• _KUTIPAN SUMBER_:
* * * * * * * * *
Komnas HAM menyampaikan sederet laporan soal kasus mutilasi warga Papua yang melibatkan prajurit TNI di Kampung Pigapu, Distrik Mimika Timur, Kabupaten Mimika, Papua. Sebanyak 10 pelaku terlibat dalam kasus mutilasi ini.
10 Pelaku: 6 Prajurit TNI dan 1 Warga Sipil Masih Buron
Dilansir detikNews, Komisioner Komnas HAM Beka Ulung Hapsara mengatakan, enam pelaku di antaranya merupakan prajurit TNI. Sementara itu empat orang lainnya warga sipil, satu di antaranya masih berstatus buron.
"Enam orang pelaku anggota TNI dan tiga orang pelaku sipil, jadi kan ada 10 ya. Enam anggota TNI dan tiga warga sipil. Satunya, Saudara Roy, masih DPO sampai saat ini," ujar Beka, saat jumpa pers, Selasa (20/9/2022).
SCROLL TO CONTINUE WITH CONTENT
Pelaku Buron Bukan Pelaku Utama
Seorang yang masih buron bernama Roy Marthen Howai. Polisi diminta untuk segera menangkapnya. Menurut hasil rekonstruksi kasus mutilasi, Roy bukan aktor utama kasus tersebut.
"Jadi banyak pembicaraan yang masyarakat menangkapnya salah satu berbagai keterangan itu macet di Roy Marthen Howai, kok kesannya dia dijadikan pelaku utama. Jadi Roy bukan pelaku utama, dia pelaku saja. Dan penting polisi untuk segera menangkap Roy biar terangnya peristiwa ini semakin lama semakin terang," ucap Komisioner Komnas HAM Choirul Anam.
Korban Mutilasi Diduga Disiksa dan Martabat Direndahkan
Komnas HAM menduga ada tindakan penyiksaan, kekerasan, dan perlakuan merendahkan martabat manusia dalam kasus pembunuhan itu.
* * * * * * * * *
• _CUPLIKAN MATERI_:
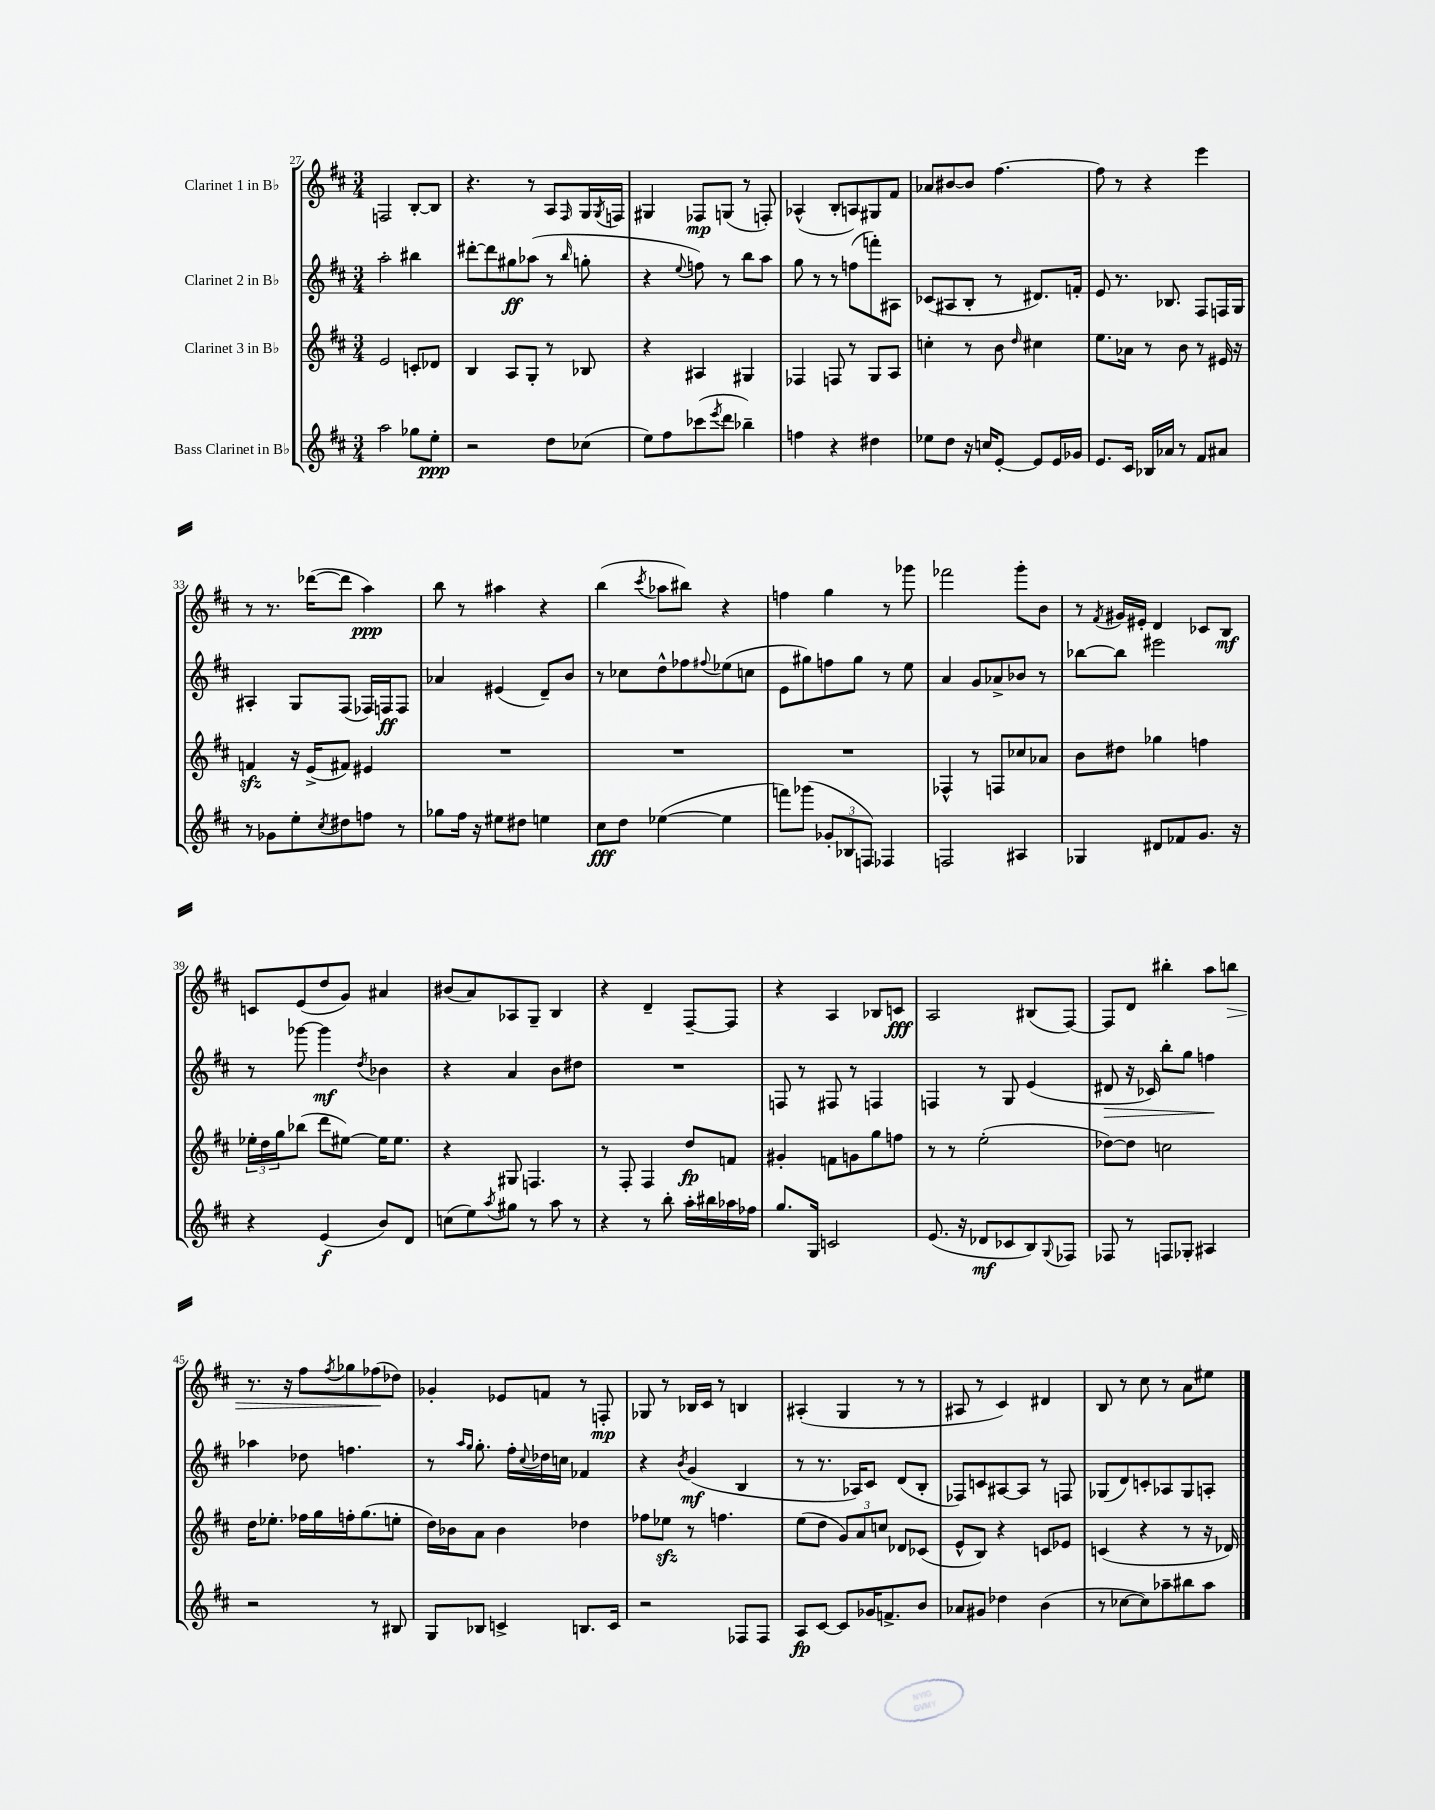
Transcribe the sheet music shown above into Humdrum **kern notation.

**kern	**dynam	**kern	**dynam	**kern	**dynam	**kern	**dynam
*part4	*part4	*part3	*part3	*part2	*part2	*part1	*part1
*staff4	*staff4	*staff3	*staff3	*staff2	*staff2	*staff1	*staff1
*I"Bass Clarinet in B♭	*	*I"Clarinet 3 in B♭	*	*I"Clarinet 2 in B♭	*	*I"Clarinet 1 in B♭	*
*clefG2	*	*clefG2	*	*clefG2	*	*clefG2	*
*k[f#c#]	*	*k[f#c#]	*	*k[f#c#]	*	*k[f#c#]	*
*M3/4	*	*M3/4	*	*M3/4	*	*M3/4	*
=27	=27	=27	=27	=27	=27	=27	=27
2aa\	.	2e/	.	2aa'\	.	2Fn/	.
8gg-X\L	.	8cn'/L	.	4bb#X\	.	[8B'/L	.
8ee'\J	ppp	8d-X/J	.	.	.	8B/J]	.
=28	=28	=28	=28	=28	=28	=28	=28
2r	.	4B/	.	[8ddd#X'\L	.	4.r	.
.	.	.	.	8ddd#\]	.	.	.
.	.	8A/L	.	8gg#X\	ff	.	.
.	.	8G'/J	.	(8aa-X\J	.	8r	.
8dd\L	.	8r	.	8r	.	8A/L	.
.	.	.	.	16qqbb/	.	16qqF#/	.
(8cc-X\J	.	8B-X/	.	8ggn'\	.	16G/L	.
.	.	.	.	.	.	8qG/	.
.	.	.	.	.	.	16Fn/JJ	.
=29	=29	=29	=29	=29	=29	=29	=29
8ee\L)	.	4r	.	4r	.	4G#X/	.
8ff#\	.	.	.	.	.	.	.
.	.	.	.	8qqee/	.	.	.
(8ccc-X\	.	4A#X/	.	8ffn\)	.	8F-X/L	mp
8qeee/	.	.	.	.	.	.	.
8ddd\J	.	.	.	8r	.	(8Gn/J	.
4bb-X~\)	.	4G#X/	.	8bb\L	.	8r	.
.	.	.	.	8aa\J	.	8Fn'/)	.
=30	=30	=30	=30	=30	=30	=30	=30
4ffn\	.	4F-X/	.	8gg\	.	(4A-X^^/	.
.	.	.	.	8r	.	.	.
4r	.	8Fn/	.	8r	.	8B'/L	.
.	.	8r	.	(8ffn\L	.	8An/)	.
4dd#X\	.	8G/L	.	8fffn'\)	.	8G#X/	.
.	.	8A/J	.	8A#X\J	.	8f#/J	.
=31	=31	=31	=31	=31	=31	=31	=31
8ee-X\L	.	4ccn'\	.	(8c-X/L	.	8a-X/L	.
8dd\J	.	.	.	8A#X/	.	[8b#X/	.
16r	.	8r	.	8B'/J	.	8b#/J]	.
16ccn/KL	.	.	.	.	.	.	.
[8e'/J	.	8b\	.	8r	.	[4.ff#\	.
.	.	16qqdd/	.	.	.	.	.
8e/L]	.	4cc#X\	.	8.d#X/L)	.	.	.
16e/L	.	.	.	.	.	.	.
16g-X/JJ	.	.	.	16fn'/Jk	.	.	.
=32	=32	=32	=32	=32	=32	=32	=32
8.e/L	.	8.ee\L	.	8e/	.	8ff#\]	.
.	.	.	.	8.r	.	8r	.
16c#/Jk	.	16a-X\Jk	.	.	.	.	.
16B-X/LL	.	8r	.	.	.	4r	.
16a-X/JJ	.	.	.	8.B-X/	.	.	.
8r	.	8b\	.	.	.	.	.
8f#/L	.	8r	.	8F#/L	.	4eee\	.
8a#X/J	.	16e#X/	.	16Fn/L	.	.	.
.	.	16r	.	16G/JJ	.	.	.
!!LO:LB:g=z
=33	=33	=33	=33	=33	=33	=33	=33
8r	.	4fnzz/	.	4A#X'/	.	8r	.
8g-X\L	.	.	.	.	.	8.r	.
8ee'\	.	16r	.	8G/L	.	.	.
.	.	(16e^/KL	.	.	.	([16ddd-X\KL	.
8qcc#/	.	.	.	.	.	.	.
8dd#X\	.	8f#X/J)	.	(8F#/J	.	8ddd-\J]	.
8ffn\J	.	4e#X/	.	16F-X/LL)	.	4aa\)	ppp
.	.	.	.	16Fn/J	ff	.	.
8r	.	.	.	8F/J	.	.	.
=34	=34	=34	=34	=34	=34	=34	=34
8gg-X\L	.	2.r	.	4a-X/	.	8bb\	.
16ff#\Jk	.	.	.	.	.	8r	.
16r	.	.	.	.	.	.	.
8ee#X\L	.	.	.	(4e#X/	.	4aa#X\	.
8dd#X\J	.	.	.	.	.	.	.
4een\	.	.	.	8d~/L)	.	4r	.
.	.	.	.	8b/J	.	.	.
=35	=35	=35	=35	=35	=35	=35	=35
8cc#\L	fff	2.r	.	8r	.	(4bb\	.
8dd\J	.	.	.	8cc-X\L	.	.	.
.	.	.	.	.	.	8qccc#/	.
([4ee-X\	.	.	.	8dd^^\	.	8aa-X\L	.
.	.	.	.	8ff-X\	.	8bb#X\J)	.
.	.	.	.	8qqff#X/	.	.	.
4ee-\]	.	.	.	(8ee-X\	.	4r	.
.	.	.	.	8ccn\J	.	.	.
=36	=36	=36	=36	=36	=36	=36	=36
8fffn\L)	.	2.r	.	8e\L	.	4ffn\	.
(8ggg-X\J	.	.	.	8gg#X\)	.	.	.
12g-X'/L	.	.	.	8ffn\	.	4gg\	.
12B-X/	.	.	.	.	.	.	.
.	.	.	.	8gg#\J	.	.	.
12Fn/J)	.	.	.	.	.	.	.
4F-X/	.	.	.	8r	.	8r	.
.	.	.	.	8ee\	.	8ggg-X\	.
=37	=37	=37	=37	=37	=37	=37	=37
2Fn/	.	4F-X^^/	.	4a/	.	2fff-X\	.
.	.	8r	.	8g/L	.	.	.
.	.	8Fn/L	.	8a-X^/	.	.	.
4A#X/	.	8cc-X/	.	8b-X/J	.	8ggg'\L	.
.	.	8a-X/J	.	8r	.	8b\J	.
=38	=38	=38	=38	=38	=38	=38	=38
4G-X/	.	8b\L	.	[8bb-X\L	.	8r	.
.	.	.	.	.	.	8qf#/	.
.	.	8dd#X\J	.	8bb-\J]	.	16g#X/LL	.
.	.	.	.	.	.	16e#X'/JJ	.
8d#X/L	.	4gg-X\	.	2eee#X\	.	4d/	.
8f-X/	.	.	.	.	.	.	.
8.g/J	.	4ffn\	.	.	.	8c-X/L	.
.	.	.	.	.	.	8B/J	mf
16r	.	.	.	.	.	.	.
!!LO:LB:g=z
=39	=39	=39	=39	=39	=39	=39	=39
4r	.	24ee-X'\LL	.	8r	.	8cn/L	.
.	.	24dd\	.	.	.	.	.
.	.	24gg\J	.	.	.	.	.
.	.	(8bb-X\J	.	[8ggg-X\	.	(8e/	.
(4e/	f	8ddd\L	.	4ggg-\]	mf	8dd/	.
.	.	[8ee#X\J)	.	.	.	8g/J)	.
.	.	.	.	8qdd/	.	.	.
8b/L)	.	16ee#\KL]	.	4b-X\	.	4a#X/	.
.	.	8.ee#\J	.	.	.	.	.
8d/J	.	.	.	.	.	.	.
=40	=40	=40	=40	=40	=40	=40	=40
(8ccn\L	.	4r	.	4r	.	(8b#X/L	.
8ee\)	.	.	.	.	.	8a/)	.
8qaa/	.	.	.	.	.	.	.
8gg#X\J	.	8G#X/	.	4a/	.	8A-X/	.
8r	.	4.Fn/	.	.	.	8G~/J	.
8aa\	.	.	.	8b\L	.	4B/	.
8r	.	.	.	8dd#X\J	.	.	.
=41	=41	=41	=41	=41	=41	=41	=41
4r	.	8r	.	2.r	.	4r	.
.	.	8F#'/	.	.	.	.	.
8r	.	4F#/	.	.	.	4d~/	.
8bb'\	.	.	.	.	.	.	.
16aa'\LL	.	8dd/L	fp	.	.	[8F#~/L	.
16bb#X\	.	.	.	.	.	.	.
16aa-X\	.	8fn/J	.	.	.	8F#/J]	.
16ff-X\JJ	.	.	.	.	.	.	.
=42	=42	=42	=42	=42	=42	=42	=42
8.gg/L	.	4g#X'/	.	8Fn/	.	4r	.
.	.	.	.	8r	.	.	.
16G/Jk	.	.	.	.	.	.	.
2cn/	.	8fn\L	.	8F#X/	.	4A/	.
.	.	8gn\	.	8r	.	.	.
.	.	8gg\	.	4Fn/	.	8B-X/L	.
.	.	8ffn\J	.	.	.	8cn/J	fff
=43	=43	=43	=43	=43	=43	=43	=43
(8.e/	.	8r	.	4Fn/	.	2A/	.
.	.	8r	.	.	.	.	.
16r	.	.	.	.	.	.	.
8d-X/L	mf	(2ee'\	.	8r	.	.	.
8c-X/	.	.	.	8G/	.	.	.
8B/)	.	.	.	(4e/	.	(8B#X/L	.
8qqG/	.	.	.	.	.	.	.
8F-X/J	.	.	.	.	.	[8F#/J)	.
=44	=44	=44	=44	=44	=44	=44	=44
!	!	!	!	!	!LO:HP:b	!	!
8F-X/	.	[8dd-X\L)	.	8d#X/	>	8F#/L]	.
8r	.	8dd-\J]	.	16r	.	8d/J	.
.	.	.	.	16c-X/)	.	.	.
8Fn/L	.	2ccn\	.	8bb'\L	.	4bb#X'\	.
8G-X'/J	.	.	.	8gg\J	.	.	.
4A#X/	.	.	.	4ffn\	.	8aa\L	.
!	!	!	!	!	!	!	!LO:HP:b
.	.	.	.	.	.	8bbn\J	>
.	.	.	.	.	]	.	.
!!LO:LB:g=z
=45	=45	=45	=45	=45	=45	=45	=45
2r	.	16dd\KL	.	4aa-X\	.	8.r	.
.	.	8.ee-X'\J	.	.	.	.	.
.	.	.	.	.	.	16r	.
.	.	16ff-X\LL	.	8dd-X\	.	8ff#\L	.
.	.	16gg\	.	.	.	.	.
.	.	.	.	.	.	8qff#/	.
.	.	16ffn'\J	.	4.ffn\	.	8gg-X\	.
.	.	(8.gg\	.	.	.	.	.
8r	.	.	.	.	.	(8ff-X\	.
8B#X/	.	8een'\J	.	.	.	8dd-X\J)	]
=46	=46	=46	=46	=46	=46	=46	=46
8G/L	.	16dd\LL)	.	8r	.	4g-X'/	.
.	.	16b-X\J	.	.	.	.	.
.	.	.	.	16qqaa/LL	.	.	.
.	.	.	.	16qqgg/JJ	.	.	.
8B-X/J	.	8a\J	.	8.gg'\	.	.	.
4cn^/	.	4b-\	.	.	.	8e-X/L	.
.	.	.	.	16ff#'\LL	.	.	.
.	.	.	.	8qqcc#/	.	.	.
.	.	.	.	16dd-X\	.	8fn/J	.
.	.	.	.	16ccn\JJ	.	.	.
8.Bn/L	.	4dd-X\	.	4f-X/	.	8r	.
.	.	.	.	.	.	8Fn'/	mp
16c/Jk	.	.	.	.	.	.	.
=47	=47	=47	=47	=47	=47	=47	=47
2r	.	8ff-X\L	.	4r	.	8G-X/	.
.	.	8ee-Xzz\J	.	.	.	8r	.
.	.	.	.	8qb/	.	.	.
.	.	8r	.	(4g/	mf	16B-X/LL	.
.	.	.	.	.	.	16c#/JJ	.
.	.	4.ffn\	.	.	.	8r	.
8F-X/L	.	.	.	4B/	.	4Bn/	.
8F-/J	.	.	.	.	.	.	.
=48	=48	=48	=48	=48	=48	=48	=48
8A/L	fp	(8ee\L	.	8r	.	(4A#X'/	.
[8c#/J	.	8dd\J	.	8.r	.	.	.
8c#/L]	.	12g/L)	.	.	.	4G/	.
.	.	.	.	16A-X/KL)	.	.	.
.	.	12a/	.	.	.	.	.
16g-X/K	.	.	.	8c#/J	.	.	.
.	.	12ccn/J	.	.	.	.	.
8.fn^/	.	.	.	.	.	.	.
.	.	8d-X/L	.	(8d/L	.	8r	.
8b/J	.	(8c-X/J	.	8B'/J	.	8r	.
=49	=49	=49	=49	=49	=49	=49	=49
8a-X/L	.	8e^^/L	.	8F-X/L)	.	8A#X/	.
8g#X/J	.	8B/J)	.	8cn/	.	8r	.
4dd-X\	.	4r	.	[8A#X/	.	4c#/)	.
.	.	.	.	8A#/J]	.	.	.
(4b\	.	8cn/L	.	8r	.	4d#X/	.
.	.	8e-X/J	.	8Fn/	.	.	.
=50	=50	=50	=50	=50	=50	=50	=50
8r	.	(4cn/	.	(8G-X/L	.	8B/	.
[8cc-X\L	.	.	.	8d/)	.	8r	.
8cc-\])	.	4r	.	8cn'/	.	8cc#\	.
8aa-X~\	.	.	.	8A-X/	.	8r	.
8bb#X\	.	8r	.	8G-/	.	8a\L	.
8aa-\J	.	16r	.	8An'/J	.	8ee#X\J	.
.	.	16d-X/)	.	.	.	.	.
==	==	==	==	==	==	==	==
*-	*-	*-	*-	*-	*-	*-	*-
* * * * * * * * *
• _LATIHAN_:
**1.** Salin bagian teks tentang kasus mutilasi di Mimika, mulai dari "10 Pelaku: 6" dan berakhir pada "utama kasus tersebut.".
**2.** Lanjutkan teks tentang kasus mutilasi di Mimika setelah kalimat terakhirnya.

• _JAWABAN BERURUTAN_:
**1.**
10 Pelaku: 6 Prajurit TNI dan 1 Warga Sipil Masih Buron
Dilansir detikNews, Komisioner Komnas HAM Beka Ulung Hapsara mengatakan, enam pelaku di antaranya merupakan prajurit TNI. Sementara itu empat orang lainnya warga sipil, satu di antaranya masih berstatus buron.
"Enam orang pelaku anggota TNI dan tiga orang pelaku sipil, jadi kan ada 10 ya. Enam anggota TNI dan tiga warga sipil. Satunya, Saudara Roy, masih DPO sampai saat ini," ujar Beka, saat jumpa pers, Selasa (20/9/2022).
SCROLL TO CONTINUE WITH CONTENT
Pelaku Buron Bukan Pelaku Utama
Seorang yang masih buron bernama Roy Marthen Howai. Polisi diminta untuk segera menangkapnya. Menurut hasil rekonstruksi kasus mutilasi, Roy bukan aktor utama kasus tersebut.

**2.**
"Ini yang penting menjadi highlight dari Komnas adalah informasi dugaan penyiksaan, kekerasan, dan perlakuan merendahkan martabat manusia sampai hilangnya nyawa. Jadi ada dugaan penyiksaan, kekerasan, dan juga perlakuan lain yang merendahkan harkat dan martabat manusia," kata Beka.
Komnas HAM meminta keterangan para penyidik dari polisi, penyidik TNI, hingga keluarga korban. Sejumlah pelaku yang telah dibekuk juga dimintai keterangan.
"Terus kemudian enam orang pelaku anggota TNI dan tiga orang pelaku sipil, jadi kan ada 10 ya. Enam anggota TNI dan tiga warga sipil. Satunya, Saudara Roy, masih DPO sampai saat ini," ujar Beka.
Sisa Karung untuk Potongan Tubuh Korban
Komnas HAM Kantor Perwakilan Papua telah meninjau lokasi pembunuhan dan mutilasi di Mimika, Papua. Lokasi itu adalah tempat pembunuhan dan tempat potongan jenazah dibuang.
"Peninjauan lokasi, jadi kami langsung meninjau lokasi pembunuhan yang terletak di lahan kosong di Sp1 Distrik Mimika Baru, Kabupaten Mimika, Papua. Malam hari memang lokasinya sepi dan tidak ada penerangan lampu. Kemudian juga meninjau langsung lokasi mutilasi," jelas Beka.
Lokasi mutilasi terletak di jalan yang sudah lama tidak digunakan warga. Di lokasi tersebut, Komnas HAM menemukan sisa potongan karung yang digunakan untuk memasukkan potongan tubuh korban sebelum dibuang.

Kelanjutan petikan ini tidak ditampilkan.